I can't quite tell what you want from your question.

Do you want all of the plots to have the same data limits?

If so, use shared axes (I'm using subplots here, but you can avoid it if you want to stick to matlab-style code):

import matplotlib.pyplot as plt
import numpy as np

fig, axes = plt.subplots(nrows=2, ncols=2, sharey=True, sharex=True)
for i, ax in enumerate(axes.flat, start=1):
    ax.set(aspect=1)
    ax.plot(np.arange(0, i * 4, i))

plt.show()

enter image description here

If you want them all to share their axes limits, but to have adjustable='box' (i.e. non-square axes boundaries), use adjustable='box-forced':

import matplotlib.pyplot as plt
import numpy as np

fig, axes = plt.subplots(nrows=2, ncols=2, sharey=True, sharex=True)
for i, ax in enumerate(axes.flat, start=1):
    ax.set(aspect=1, adjustable='box-forced', xticks=range(i))
    ax.plot(np.arange(0, i * 4, i))

plt.show()

enter image description here


Edit: Sorry, I'm still a bit confused. Do you want something like this?

import matplotlib.pyplot as plt 
import numpy as np 

fig, axes = plt.subplots(nrows=2, ncols=2)
for i, ax in enumerate(axes.flat, start=1):
    ax.set(adjustable='datalim', aspect=1)
    ax.plot(np.arange(0, i * 4, i))

plt.show()

enter image description here


Okay, I think I finally understand your question. We both meant entirely different things by "aspect ratio".

In matplotlib, the aspect ratio of the plot refers to the relative scales of the data limits. In other words, if the aspect ratio of the plot is 1, a line with a slope of one will appear at 45 degrees. You were assuming that the aspect ratio applied to the outline of the axes and not the data plotted on the axes.

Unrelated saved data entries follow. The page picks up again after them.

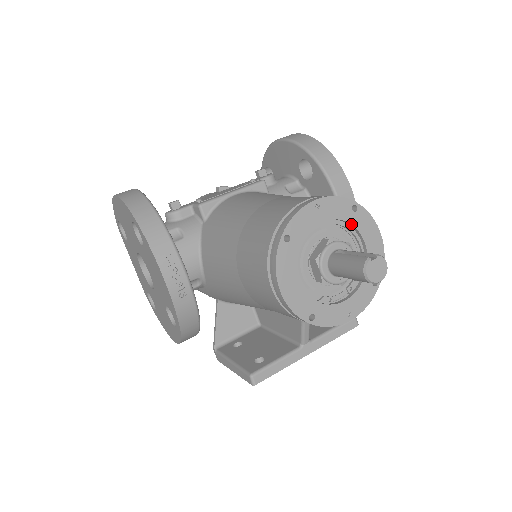
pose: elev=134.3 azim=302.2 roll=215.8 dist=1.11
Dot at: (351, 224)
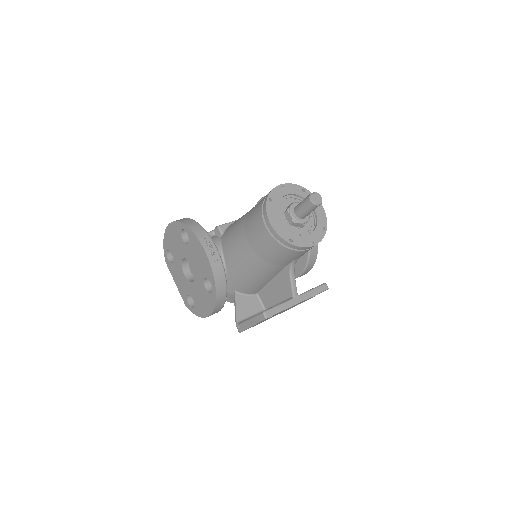
Dot at: (303, 197)
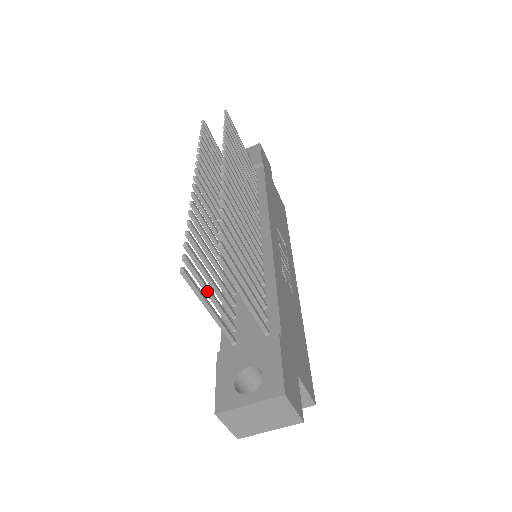
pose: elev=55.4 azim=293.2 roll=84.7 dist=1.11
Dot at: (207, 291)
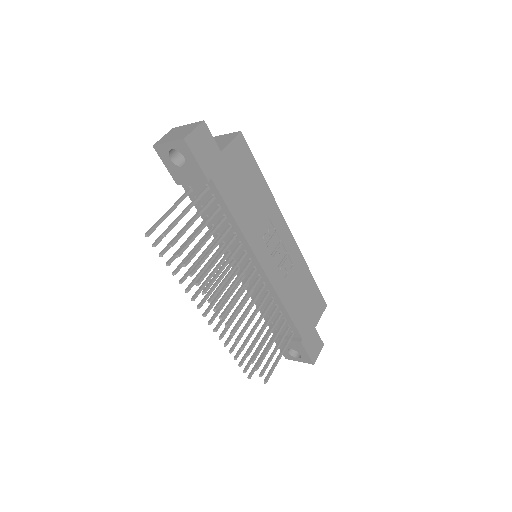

You just want the outline of the subplots to be square. (In which case, they all have different aspect ratios, as defined by matplotlib.)

In that case, you need a square figure. (There are other ways, but just making a square figure is far simpler. Matplotlib axes fill up a space that is proportional to the size of the figure they're in.)

import matplotlib.pyplot as plt 
import numpy as np 

# The key here is the figsize (it needs to be square). The position and size of
# axes in matplotlib are defined relative to the size of the figure.
fig, axes = plt.subplots(nrows=2, ncols=2, figsize=(8,8))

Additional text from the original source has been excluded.